Per chaos-principles principle 4: automate continuously.

# .github/workflows/chaos-monthly.yml
on:
  schedule:
    - cron: '0 4 1 * *'   # 1st of every month, 4am UTC

jobs:
  chaos:
    runs-on: ubuntu-latest
    steps:
      - run: |
          kubectl apply -f experiments/checkout-network-latency.yaml
          # Wait for completion
          kubectl wait --for=condition=Complete chaosengine/checkout-network-latency --timeout=10m
          # Check verdict
          kubectl get chaosengine/checkout-network-latency -o jsonpath='{.status.experimentStatus.verdict}'

Schedule per the team's appetite - monthly for new experiments, weekly for established ones, on-demand for incident reproduction.

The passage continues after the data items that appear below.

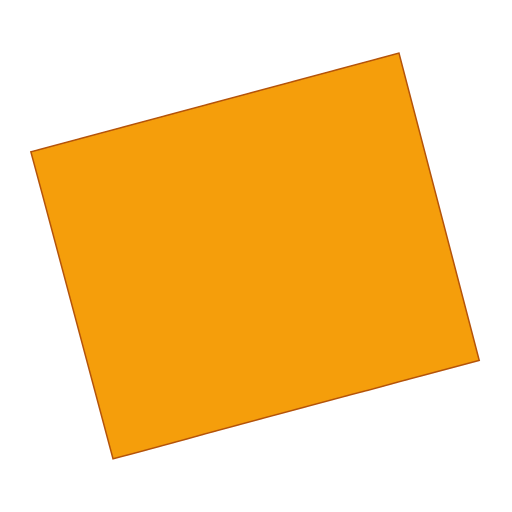 the district of Howard, Iowa, United States of America, rotated 165°
{"feature_id": "52423323B7267106537917", "entity_name": "Howard", "entity_type": "district", "adm_level": 2, "iso_a3": "USA", "parent_name": "United States of America", "parent_adm1": "Iowa", "projection": "albers", "projection_center": [-92.295, 43.357], "detail": "fine", "context": "isolated", "style": "filled", "palette": "amber", "viewbox_px": 512, "rotation_deg": 165, "n_neighbors": 0, "source": "geoboundaries", "source_scale": "gbopen_adm2", "svg_char_len": 370}
<svg xmlns="http://www.w3.org/2000/svg" viewBox="0 0 512 512"><g transform="rotate(165 256 256)"><path d="M65.4,415.0L446.5,414.9L446.4,367.8L446.6,97.1L438.5,97.1L427.3,97.0L367.3,97.2L351.3,97.4L288.3,97.5L287.0,97.5L215.0,97.5L199.4,97.5L185.1,97.4L183.0,97.3L150.8,97.5L138.4,97.5L67.4,97.4L65.4,415.0Z" fill="#f59e0b" stroke="#b45309" stroke-width="1.5"/></g></svg>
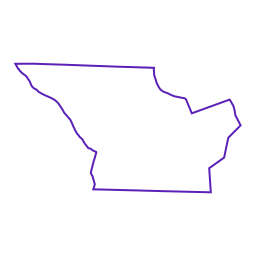 General Juan F.Quiroga, La Rioja, Argentina (orthographic projection)
{"feature_id": "61730980B64076546006472", "entity_name": "General Juan F.Quiroga", "entity_type": "district", "adm_level": 2, "iso_a3": "ARG", "parent_name": "Argentina", "parent_adm1": "La Rioja", "projection": "orthographic", "projection_center": [-67.011, -30.806], "detail": "fine", "context": "isolated", "style": "outline", "palette": "violet", "viewbox_px": 256, "rotation_deg": 0, "n_neighbors": 0, "source": "geoboundaries", "source_scale": "gbopen_adm2", "svg_char_len": 2435}
<svg xmlns="http://www.w3.org/2000/svg" viewBox="0 0 256 256"><path d="M15.4,63.8L16.4,65.6L17.9,68.3L18.1,68.6L18.3,68.8L18.6,69.0L18.7,69.3L19.1,69.6L19.3,69.8L19.3,70.0L19.5,70.5L19.8,70.9L20.1,71.1L20.6,71.4L21.0,72.0L21.4,72.5L21.9,72.9L22.3,73.3L22.7,73.5L23.0,73.8L23.5,74.2L23.6,74.3L23.9,74.5L24.3,74.6L24.5,74.7L25.3,75.4L26.0,76.1L27.2,77.5L28.1,79.1L29.2,80.6L30.1,82.1L30.5,83.3L30.9,84.3L31.4,85.5L32.3,86.8L34.1,88.5L35.0,88.8L36.4,89.6L36.8,90.0L37.1,90.2L38.0,91.2L38.6,91.9L39.4,92.3L40.3,92.7L41.2,93.4L42.4,94.0L43.4,94.5L44.6,95.1L48.6,96.8L52.6,98.7L55.3,100.4L57.7,102.7L58.4,103.4L62.5,109.6L64.1,112.6L70.3,119.7L72.3,123.9L73.8,127.5L74.4,128.4L74.8,129.6L75.3,130.6L75.8,131.3L76.2,132.2L76.6,132.9L77.4,134.0L78.0,134.6L78.4,135.1L78.9,135.8L79.1,136.1L79.9,137.2L80.7,137.8L81.4,138.4L82.3,139.3L82.6,139.7L82.9,140.3L83.4,141.3L83.8,141.9L84.4,143.0L84.5,143.1L84.9,143.8L85.2,144.2L86.0,145.1L86.8,146.1L87.5,147.0L87.8,147.7L88.5,148.2L90.6,148.7L92.1,149.9L92.9,150.5L93.1,150.6L94.0,151.0L95.1,151.4L96.1,151.9L96.3,152.3L96.2,152.8L96.1,153.2L95.2,156.2L94.6,158.5L94.1,159.7L93.6,161.6L93.5,162.0L93.0,164.0L92.5,165.4L92.5,166.0L92.4,166.8L91.8,168.4L91.5,169.7L91.2,171.1L91.1,171.5L91.0,172.1L90.9,173.2L91.5,174.5L92.6,176.4L93.2,178.5L94.8,184.3L93.3,189.4L101.0,189.5L131.6,190.3L139.9,190.5L146.0,190.7L150.7,190.8L160.7,191.1L210.8,192.3L209.2,168.2L224.1,157.6L228.3,137.7L240.6,125.4L235.4,115.3L235.2,114.4L235.1,113.4L235.0,112.5L234.8,111.6L234.6,110.6L234.4,109.7L234.2,108.8L234.0,107.9L233.7,107.0L233.4,106.1L233.0,105.2L232.5,104.4L232.0,103.6L231.6,102.8L231.1,101.9L230.6,101.1L230.1,100.3L229.6,99.6L191.8,113.3L186.8,101.3L186.5,100.4L186.1,99.5L185.5,98.9L184.7,98.4L183.8,98.1L182.8,98.0L181.9,97.8L181.0,97.6L180.1,97.4L179.1,97.2L178.2,97.0L177.3,96.8L176.4,96.7L175.4,96.5L174.5,96.3L173.6,96.0L172.8,95.6L171.9,95.3L171.0,94.9L170.2,94.5L169.3,94.1L168.5,93.6L167.7,93.2L166.8,92.9L165.9,92.6L165.0,92.3L164.1,91.9L163.3,91.5L162.4,91.1L161.7,90.5L160.9,89.9L160.3,89.3L159.7,88.5L159.2,87.7L158.7,86.9L158.3,86.1L157.8,85.2L157.4,84.4L157.0,83.6L156.6,82.7L156.3,81.8L156.1,80.9L155.8,80.0L155.5,79.0L155.2,78.1L154.9,77.3L154.5,76.4L154.3,75.5L154.2,74.5L154.1,73.6L154.1,72.7L154.0,71.7L153.9,70.8L153.8,69.8L153.9,68.9L154.0,67.8L128.1,67.0L118.1,66.7L77.4,65.2L64.2,64.7L56.6,64.5L33.4,63.7L33.1,63.7L15.4,63.8Z" fill="none" stroke="#5b21b6" stroke-width="2"/></svg>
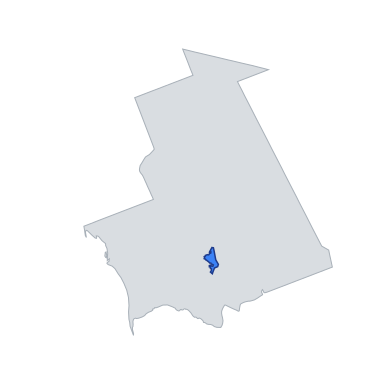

Step 6 - Run in production?

Per chaos-principles principle 3: experiments in production are the gold standard. But:

Stage	Use
Pre-prod (staging)	Initial experiment runs; confidence-building.
Canary (5% traffic)	Once steady-state holds in staging.
Production (full)	Mature experiments; team has playbook for abort.

Most teams should start in staging. Move to production after the team has confidence and abort procedures.

Step 7 - Verdict + report

## Chaos experiment verdict — `checkout-network-latency`

**Date:** YYYY-MM-DD   **Duration:** 5 minutes
**Steady-state hypothesis:** checkout_completion_rate >= 95%
**Verdict:** ✅ HELD

| Metric                   | Pre-experiment | During experiment | Post |
|--------------------------|----------------|-------------------|------|
| checkout_completion_rate |     97.2%      |       96.8%       | 97.5% |
| p95 latency              |     245ms      |       380ms       | 240ms |

### Observations
- Latency increased as expected (300ms injected).
- Retry logic worked: ~200 retries observed; no user-visible failures.

### Action items
- (none — system behaved as expected)

### Next iteration
- Increase blast radius from 1% to 5% in next month's run.
- Add a longer-duration variant (15 min) to test fatigue.

Anti-patterns

Anti-pattern	Why it fails	Fix
Hypothesis as feeling ("system feels stable")	Unmeasurable; can't tell if held.	Numeric metric (Step 1).
Inject anything; see what breaks	Wastes effort; misses real failure modes.	Pick real-world events (Step 2).
Production-first experiment without staging	Risks user-visible incident on first run.	Staging → canary → production (Step 6).
No abort conditions	Experiment runs past safety threshold; real incident.	Define abort + manual abort signal (Step 3).
Manual experiment runs only	Per chaos-principles: "labor-intensive and ultimately unsustainable."	Automate (Step 5).
One-off experiment then forget	Confidence decays; same incident recurs.	Schedule + repeat (Step 5 cron).
Skipping the verdict report	Lessons not captured; next iteration arbitrary.	Step 7 report.

Limitations

Real-world hypothesis quality varies. Teams may discover their "steady-state metric" wasn't actually measurable; iterate.
Production experiments need org buy-in. Compliance, SLO budget, on-call awareness all matter.
Experimentation cost. Each experiment uses SLO budget; schedule with budget in mind.
Per-tool integration. Different tools have different syntax; this skill is tool-agnostic at the methodology layer.

References

cp - Principles of Chaos Engineering: 5 advanced principles (steady-state, real-world events, production, automation, blast radius).
litmus-chaos, chaos-mesh, gremlin-chaos, toxiproxy-chaos - per-tool runners.
failure-injection-test-author - sibling: combines chaos with test suites.
prod-canary-validator - provides the steady-state metrics that verdict the experiment.